### DATASET
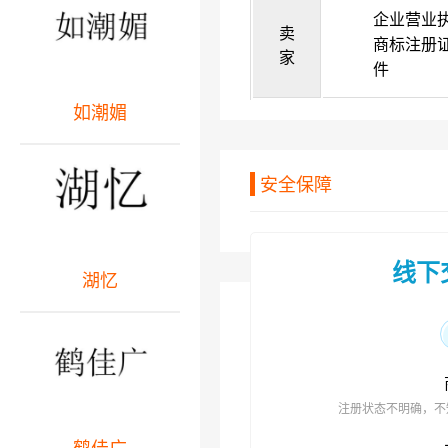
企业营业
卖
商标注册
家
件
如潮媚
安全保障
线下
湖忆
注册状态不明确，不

* * *

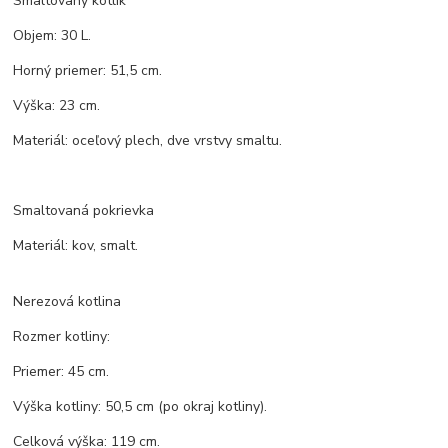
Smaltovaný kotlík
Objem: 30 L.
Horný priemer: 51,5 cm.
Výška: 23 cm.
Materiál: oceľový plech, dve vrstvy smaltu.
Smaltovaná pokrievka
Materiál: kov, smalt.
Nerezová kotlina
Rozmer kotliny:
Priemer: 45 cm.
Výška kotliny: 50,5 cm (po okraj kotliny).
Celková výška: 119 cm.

...

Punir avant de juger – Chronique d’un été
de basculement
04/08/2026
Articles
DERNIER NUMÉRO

### EXERCISE PROMPT
In the listing above, find every line with the word "kotliny" and copy it out.

### FINISHED TASK
Rozmer kotliny:
Výška kotliny: 50,5 cm (po okraj kotliny).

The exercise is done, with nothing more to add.